*Your objective:*
All lines from the one with "right elbow: (570, 223)" through the end of the records below are to be given again exactly, and nothing else.
---- Records to process
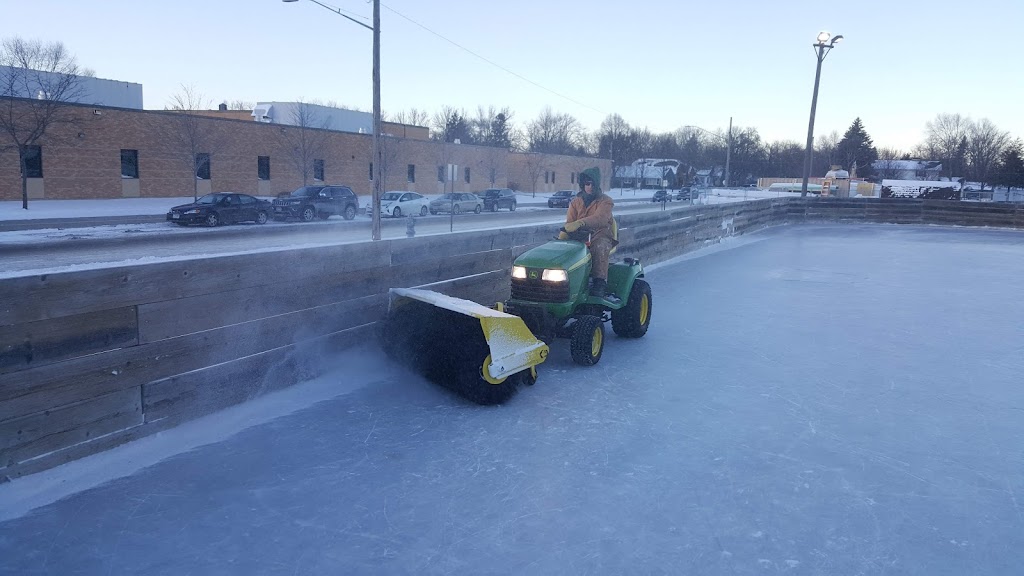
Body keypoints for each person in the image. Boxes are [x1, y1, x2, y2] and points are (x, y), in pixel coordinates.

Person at [559, 167, 618, 299]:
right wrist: (565, 233)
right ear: (583, 185)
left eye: (592, 184)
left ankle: (599, 282)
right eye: (587, 183)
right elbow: (570, 223)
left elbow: (600, 219)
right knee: (561, 246)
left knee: (599, 246)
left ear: (597, 184)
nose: (590, 187)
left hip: (601, 234)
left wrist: (581, 223)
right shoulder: (575, 202)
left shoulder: (606, 201)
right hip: (579, 236)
--------
*Response:*
right elbow: (570, 223)
left elbow: (600, 219)
right knee: (561, 246)
left knee: (599, 246)
left ear: (597, 184)
nose: (590, 187)
left hip: (601, 234)
left wrist: (581, 223)
right shoulder: (575, 202)
left shoulder: (606, 201)
right hip: (579, 236)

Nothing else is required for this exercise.